▶ Apply what you read:
- A) In the article on modeling biological processes, replace "powerful" with "capable" and reproduce the passage from "Science by the" up to and including "model can be.".
- B) For each statement below, decide whether it agrees with the article on modeling biological processes, and answer yes or no, quoting the deciding words from the article: (i) Dr. Chow may go through thousands of iterations before finding one that works. (ii) Dr. Chow is a specialist who studies one specific aspect of his field. (iii) Dr. Chow tests each approach himself.
- C) According to the article on modeling biological processes, what is the one unifying factor in all of Dr. Chow's research?

▶ Given passage:

Science by the Numbers: Modeling Complex Biological Processes

Monday, December 17, 2018

computer microchip with binary code

Computers are valuable tools for modeling biological processes, says the IRP’s Dr. Carson Chow, and the more powerful the computer, the more complex the model can be.

Science is a process of trial and error. Most successful research publications are preceded by at least a few false starts and perhaps weeks or even months of tinkering to get experiments to work. For IRP senior investigator Carson Chow, Ph.D., this process of testing and throwing out one potential solution after another is an essential part of his research, so much so that he may go through thousands of iterations before arriving at one that works. However, rather than test each approach himself, he leverages the IRP’s considerable computing power to considerably accelerate the process of sorting the wheat from the chaff.

Whereas most research scientists are specialists, devoting their careers to the study of one specific aspect of their field, Dr. Chow is more of a jack-of-all-trades. At any one time, he might be studying the genetics of obesity, scrutinizing the timing of gene activity, investigating the behavior of hormone receptors, or examining the biological basis of mental illnesses. To him, the one unifying factor in all these endeavors is math.

“The same math that describes heat flowing down a rod is the same math that describes molecules bouncing around your room is the same math that describes the passage of ions in neurons,” Dr. Chow says. “I’m like a carpenter — I work on different houses. Biologists work on just one house, but I work on whatever house is broken.”

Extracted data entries
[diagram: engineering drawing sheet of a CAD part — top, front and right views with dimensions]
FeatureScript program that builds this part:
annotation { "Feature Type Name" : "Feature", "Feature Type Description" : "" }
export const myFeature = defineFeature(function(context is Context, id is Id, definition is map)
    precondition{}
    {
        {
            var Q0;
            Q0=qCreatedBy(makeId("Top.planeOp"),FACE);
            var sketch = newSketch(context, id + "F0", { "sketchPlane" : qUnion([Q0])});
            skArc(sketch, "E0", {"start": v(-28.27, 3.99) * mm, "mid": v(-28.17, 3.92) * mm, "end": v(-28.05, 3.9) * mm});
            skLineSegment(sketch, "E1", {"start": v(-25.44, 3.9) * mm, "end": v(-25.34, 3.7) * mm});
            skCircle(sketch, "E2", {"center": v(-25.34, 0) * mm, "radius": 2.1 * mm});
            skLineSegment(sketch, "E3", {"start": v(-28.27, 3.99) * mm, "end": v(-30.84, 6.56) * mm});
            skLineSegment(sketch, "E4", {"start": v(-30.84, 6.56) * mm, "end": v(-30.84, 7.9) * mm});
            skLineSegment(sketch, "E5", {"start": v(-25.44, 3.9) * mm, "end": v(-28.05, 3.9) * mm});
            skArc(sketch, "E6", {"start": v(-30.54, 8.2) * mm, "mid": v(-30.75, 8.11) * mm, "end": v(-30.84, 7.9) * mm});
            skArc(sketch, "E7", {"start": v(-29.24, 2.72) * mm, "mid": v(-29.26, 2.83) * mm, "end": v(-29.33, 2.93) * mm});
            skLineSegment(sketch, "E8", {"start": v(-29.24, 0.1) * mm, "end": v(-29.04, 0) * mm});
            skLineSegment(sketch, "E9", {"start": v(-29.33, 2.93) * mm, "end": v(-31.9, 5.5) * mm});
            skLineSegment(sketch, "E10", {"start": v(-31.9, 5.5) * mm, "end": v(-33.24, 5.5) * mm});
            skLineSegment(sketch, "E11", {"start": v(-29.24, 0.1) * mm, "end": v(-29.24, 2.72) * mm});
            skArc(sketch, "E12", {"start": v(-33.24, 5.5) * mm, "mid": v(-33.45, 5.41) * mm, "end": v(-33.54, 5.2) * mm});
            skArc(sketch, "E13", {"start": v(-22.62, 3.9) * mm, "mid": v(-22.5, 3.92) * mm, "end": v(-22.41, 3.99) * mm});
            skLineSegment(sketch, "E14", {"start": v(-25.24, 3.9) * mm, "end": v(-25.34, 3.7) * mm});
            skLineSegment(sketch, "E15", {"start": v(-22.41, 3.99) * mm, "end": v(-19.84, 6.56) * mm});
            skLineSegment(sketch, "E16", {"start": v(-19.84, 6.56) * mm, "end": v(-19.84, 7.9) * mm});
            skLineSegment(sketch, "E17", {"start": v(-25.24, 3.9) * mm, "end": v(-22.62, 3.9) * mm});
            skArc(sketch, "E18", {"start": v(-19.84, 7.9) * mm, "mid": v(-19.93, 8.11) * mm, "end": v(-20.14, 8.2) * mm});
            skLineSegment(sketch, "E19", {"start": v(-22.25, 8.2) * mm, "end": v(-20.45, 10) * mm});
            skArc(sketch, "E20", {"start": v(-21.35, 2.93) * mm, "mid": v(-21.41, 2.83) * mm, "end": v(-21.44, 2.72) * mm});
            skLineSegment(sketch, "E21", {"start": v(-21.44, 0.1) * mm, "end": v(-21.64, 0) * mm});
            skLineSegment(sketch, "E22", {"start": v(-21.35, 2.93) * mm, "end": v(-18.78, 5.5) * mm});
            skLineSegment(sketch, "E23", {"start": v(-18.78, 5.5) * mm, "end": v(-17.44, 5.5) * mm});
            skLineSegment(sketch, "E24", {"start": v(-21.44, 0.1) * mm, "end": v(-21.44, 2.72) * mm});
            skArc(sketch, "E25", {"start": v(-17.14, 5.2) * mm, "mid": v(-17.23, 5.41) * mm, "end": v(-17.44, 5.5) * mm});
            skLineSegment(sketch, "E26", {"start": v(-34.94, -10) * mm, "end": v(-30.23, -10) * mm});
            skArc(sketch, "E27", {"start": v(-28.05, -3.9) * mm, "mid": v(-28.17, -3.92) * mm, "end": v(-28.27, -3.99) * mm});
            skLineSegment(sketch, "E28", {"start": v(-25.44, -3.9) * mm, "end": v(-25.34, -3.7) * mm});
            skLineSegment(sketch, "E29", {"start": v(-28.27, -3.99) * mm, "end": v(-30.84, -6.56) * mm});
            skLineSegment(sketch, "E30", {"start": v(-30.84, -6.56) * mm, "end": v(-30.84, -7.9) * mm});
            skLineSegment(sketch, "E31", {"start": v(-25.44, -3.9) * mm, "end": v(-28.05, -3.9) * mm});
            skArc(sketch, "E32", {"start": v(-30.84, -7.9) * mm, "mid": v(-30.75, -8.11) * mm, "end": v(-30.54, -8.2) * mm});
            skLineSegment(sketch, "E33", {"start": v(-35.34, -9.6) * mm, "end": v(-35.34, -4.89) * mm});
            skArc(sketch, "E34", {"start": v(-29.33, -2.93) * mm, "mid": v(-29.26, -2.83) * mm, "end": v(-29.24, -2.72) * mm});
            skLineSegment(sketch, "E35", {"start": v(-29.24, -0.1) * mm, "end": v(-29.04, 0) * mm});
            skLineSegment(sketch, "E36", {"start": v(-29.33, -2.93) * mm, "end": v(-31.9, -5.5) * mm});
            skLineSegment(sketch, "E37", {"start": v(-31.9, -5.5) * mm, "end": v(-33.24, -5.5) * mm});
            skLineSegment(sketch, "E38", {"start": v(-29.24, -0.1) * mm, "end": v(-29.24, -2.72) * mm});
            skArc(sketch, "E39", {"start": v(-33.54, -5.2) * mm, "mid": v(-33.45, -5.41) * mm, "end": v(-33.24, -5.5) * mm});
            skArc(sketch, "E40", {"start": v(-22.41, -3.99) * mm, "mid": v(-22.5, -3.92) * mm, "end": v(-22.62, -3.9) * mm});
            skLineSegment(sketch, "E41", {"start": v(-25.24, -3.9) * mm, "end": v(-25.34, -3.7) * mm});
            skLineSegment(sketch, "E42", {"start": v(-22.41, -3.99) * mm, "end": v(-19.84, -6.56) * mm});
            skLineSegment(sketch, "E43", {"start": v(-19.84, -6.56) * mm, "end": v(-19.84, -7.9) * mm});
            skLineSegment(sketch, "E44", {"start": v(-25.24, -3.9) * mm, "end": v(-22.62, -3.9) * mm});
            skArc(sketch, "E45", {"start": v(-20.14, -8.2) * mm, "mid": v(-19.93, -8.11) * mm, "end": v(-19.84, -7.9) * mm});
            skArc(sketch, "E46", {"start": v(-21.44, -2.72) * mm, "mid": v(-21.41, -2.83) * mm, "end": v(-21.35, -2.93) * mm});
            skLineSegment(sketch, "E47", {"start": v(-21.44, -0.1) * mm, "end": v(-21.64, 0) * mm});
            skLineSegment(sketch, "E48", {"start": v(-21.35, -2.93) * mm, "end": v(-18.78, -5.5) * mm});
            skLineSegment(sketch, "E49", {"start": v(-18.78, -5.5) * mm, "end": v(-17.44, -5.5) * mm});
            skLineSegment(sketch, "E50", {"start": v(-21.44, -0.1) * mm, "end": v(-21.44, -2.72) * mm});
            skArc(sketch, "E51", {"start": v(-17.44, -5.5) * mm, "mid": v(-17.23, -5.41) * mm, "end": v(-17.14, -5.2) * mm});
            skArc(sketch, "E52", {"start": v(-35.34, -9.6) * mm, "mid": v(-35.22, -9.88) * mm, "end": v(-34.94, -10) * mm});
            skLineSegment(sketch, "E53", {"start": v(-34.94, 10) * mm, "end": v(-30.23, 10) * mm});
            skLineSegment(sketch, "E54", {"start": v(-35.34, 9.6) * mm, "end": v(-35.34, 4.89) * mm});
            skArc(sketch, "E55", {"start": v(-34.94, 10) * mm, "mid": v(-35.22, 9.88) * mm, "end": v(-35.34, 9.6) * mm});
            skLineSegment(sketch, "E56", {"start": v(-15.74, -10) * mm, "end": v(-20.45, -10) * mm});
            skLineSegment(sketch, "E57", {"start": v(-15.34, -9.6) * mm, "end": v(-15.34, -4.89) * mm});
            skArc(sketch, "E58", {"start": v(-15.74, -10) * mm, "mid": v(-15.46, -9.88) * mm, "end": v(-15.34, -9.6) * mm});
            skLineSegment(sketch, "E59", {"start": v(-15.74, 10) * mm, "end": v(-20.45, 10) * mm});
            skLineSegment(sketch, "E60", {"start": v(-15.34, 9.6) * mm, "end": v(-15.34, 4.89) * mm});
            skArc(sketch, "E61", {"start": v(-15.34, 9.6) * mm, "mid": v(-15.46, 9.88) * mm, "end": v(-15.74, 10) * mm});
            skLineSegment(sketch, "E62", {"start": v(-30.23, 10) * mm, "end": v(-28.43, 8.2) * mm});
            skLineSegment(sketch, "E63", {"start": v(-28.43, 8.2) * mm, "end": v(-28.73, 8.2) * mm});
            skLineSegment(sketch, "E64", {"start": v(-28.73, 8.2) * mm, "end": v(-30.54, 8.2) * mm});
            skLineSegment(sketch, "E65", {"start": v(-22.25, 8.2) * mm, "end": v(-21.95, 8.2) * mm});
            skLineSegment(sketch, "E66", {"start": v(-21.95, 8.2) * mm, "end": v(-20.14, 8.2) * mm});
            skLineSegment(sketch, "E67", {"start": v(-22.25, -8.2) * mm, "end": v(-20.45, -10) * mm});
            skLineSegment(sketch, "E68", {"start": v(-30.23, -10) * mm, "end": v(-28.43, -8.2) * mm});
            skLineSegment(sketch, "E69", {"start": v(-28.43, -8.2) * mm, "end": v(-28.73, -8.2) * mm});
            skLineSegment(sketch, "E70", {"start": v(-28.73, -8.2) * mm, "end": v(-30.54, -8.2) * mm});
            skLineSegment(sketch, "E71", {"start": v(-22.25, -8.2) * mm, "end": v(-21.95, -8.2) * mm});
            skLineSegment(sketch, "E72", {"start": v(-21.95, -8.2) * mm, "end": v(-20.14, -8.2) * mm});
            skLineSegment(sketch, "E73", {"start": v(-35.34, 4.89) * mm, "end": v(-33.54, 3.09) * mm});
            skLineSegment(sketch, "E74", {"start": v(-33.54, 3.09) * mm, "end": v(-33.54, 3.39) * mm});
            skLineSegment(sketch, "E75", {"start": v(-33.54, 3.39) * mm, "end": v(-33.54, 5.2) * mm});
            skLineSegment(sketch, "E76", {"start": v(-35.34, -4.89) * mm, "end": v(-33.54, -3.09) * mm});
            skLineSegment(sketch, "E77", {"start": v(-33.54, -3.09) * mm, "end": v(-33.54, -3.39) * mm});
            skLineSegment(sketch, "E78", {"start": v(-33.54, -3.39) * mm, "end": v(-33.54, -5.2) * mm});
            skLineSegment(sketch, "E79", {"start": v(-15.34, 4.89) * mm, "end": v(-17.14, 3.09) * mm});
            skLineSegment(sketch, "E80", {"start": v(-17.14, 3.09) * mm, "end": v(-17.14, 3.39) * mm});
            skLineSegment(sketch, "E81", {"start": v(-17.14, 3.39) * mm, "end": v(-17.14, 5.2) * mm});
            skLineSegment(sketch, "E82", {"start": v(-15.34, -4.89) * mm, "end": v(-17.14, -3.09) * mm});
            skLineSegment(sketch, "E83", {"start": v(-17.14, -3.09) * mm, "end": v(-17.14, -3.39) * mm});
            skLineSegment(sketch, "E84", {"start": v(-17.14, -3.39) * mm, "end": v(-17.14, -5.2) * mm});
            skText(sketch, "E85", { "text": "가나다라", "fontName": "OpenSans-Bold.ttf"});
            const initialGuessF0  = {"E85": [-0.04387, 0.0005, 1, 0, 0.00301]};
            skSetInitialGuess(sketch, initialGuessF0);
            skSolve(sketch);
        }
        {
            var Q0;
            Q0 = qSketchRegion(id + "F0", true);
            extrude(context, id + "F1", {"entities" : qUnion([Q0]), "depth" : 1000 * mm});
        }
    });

▶ Results in order:
- A)
Science by the Numbers: Modeling Complex Biological Processes

Monday, December 17, 2018

computer microchip with binary code

Computers are valuable tools for modeling biological processes, says the IRP’s Dr. Carson Chow, and the more capable the computer, the more complex the model can be.

- B)
(i) Yes: "he may go through thousands of iterations before arriving at one that works"
(ii) No: "Dr. Chow is more of a jack-of-all-trades"
(iii) No: "rather than test each approach himself, he leverages the IRP’s considerable computing power"

- C) Math is the one unifying factor in all of Dr. Chow's research.